The choices are these: Kavanaugh is a predator and a sociopath who has manipulated everyone in his life into believing that he’s a decent person, he was a drunk teenager who did something he shouldn’t have, or he’s an innocent man being falsely accused by partisan hacks. 


The first is unlikely, as there has been literally no support for this whatsoever from those who know and have worked with him. Additionally, among the hundreds of thousands of documents regarding Kavanaugh that Democrats have apparently scoured, nothing has shown that he is anything but straight-laced, fair-minded and consistent. 

The second is possible, but, without further evidence, it’s still not quite probable. If it is true, however, the question still stands: are we willing to set the precedent of condemning and disqualifying people for their isolated teenage sins? 

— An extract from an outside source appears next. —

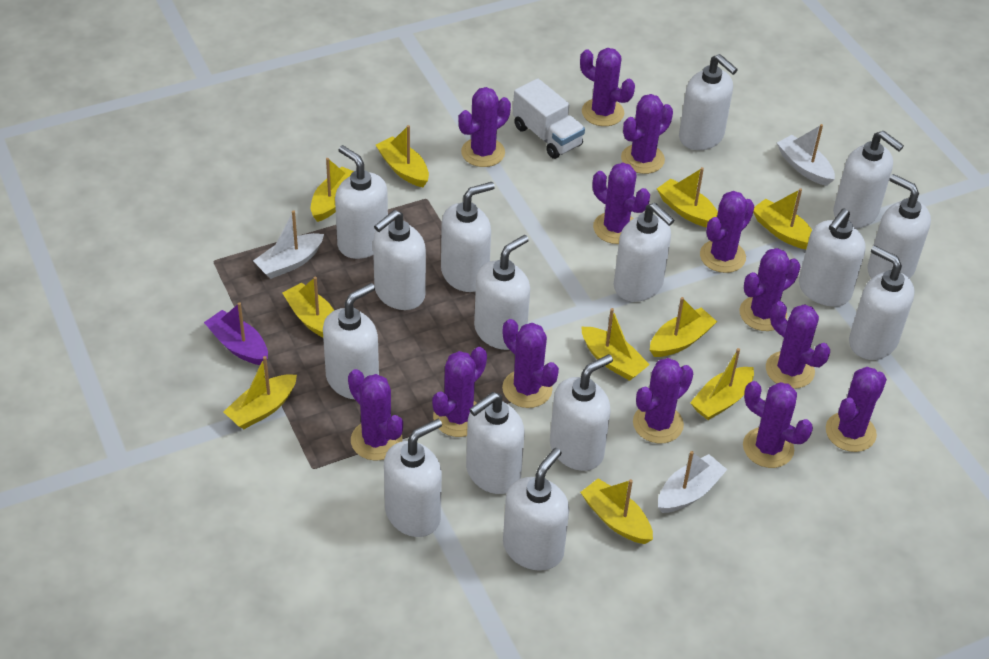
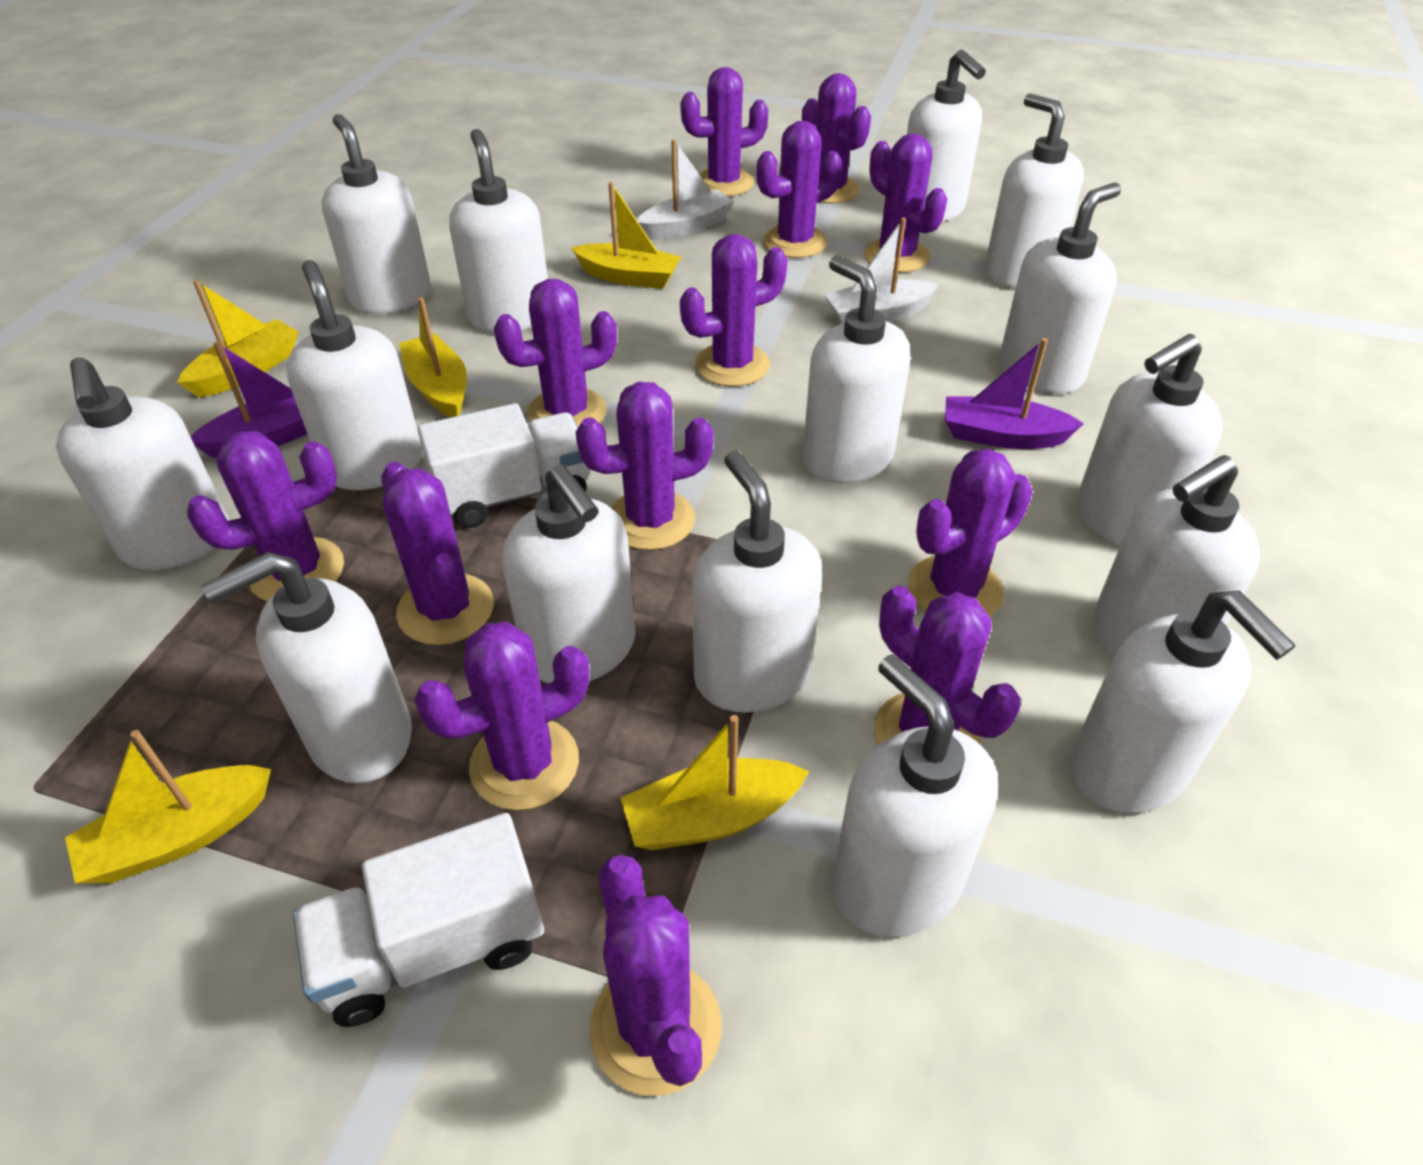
purple boat: [204,302,268,365] = 1 -> [191,342,307,458] [945,338,1084,449] = 2
white boat: [253,210,324,279] [658,451,727,513] [777,124,835,186] = 3 -> [637,139,734,240] [825,218,938,323] = 2
white truck: [513,78,585,159] = 1 -> [293,813,544,1027] [417,403,589,528] = 2
yellow boat: [224,356,297,429] [283,276,334,337] [311,158,354,222] [376,125,429,187] [580,478,653,544] [581,308,650,381] [650,297,717,357] [657,167,718,228] [690,348,754,420] [753,188,812,249] = 10 -> [65,730,271,883] [177,280,298,398] [399,297,467,417] [572,182,681,289] [620,715,809,850] = 5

The third, sadly, wouldn’t be hard to believe. Feinstein’s delay in releasing the memo, plus the Democrats’ relentless political theatre during the confirmation hearings, plus the overall lack of substantial proof, makes this story seem especially suspicious. The anti-Trump sentiment of Ford’s legal advisor certainly doesn’t help, either. 

Republicans will, of course, be criticized for not fully and immediately “believing the victim.” They will be painted as callous, misogynistic and blindly partisan. But they should not allow the bullying and moralizing of the left intimidate them into silence. The validity of this story must be tested, especially if it is intended to foil Kavanaugh’s nomination and—worse—assassinate his character.  

It is also important to remember that Democrats first politicized Ford’s story, and it is Democrats who are currently capitalizing on her alleged trauma to undermine the confirmation of a nominee they have sworn from the start to reject. They will paint themselves as compassionate and moral, but they likely care very little for Ford herself. They want Kavanaugh out, no matter the cost. 


Whether it’s all true or not, one thing’s for sure: this fight is just getting started.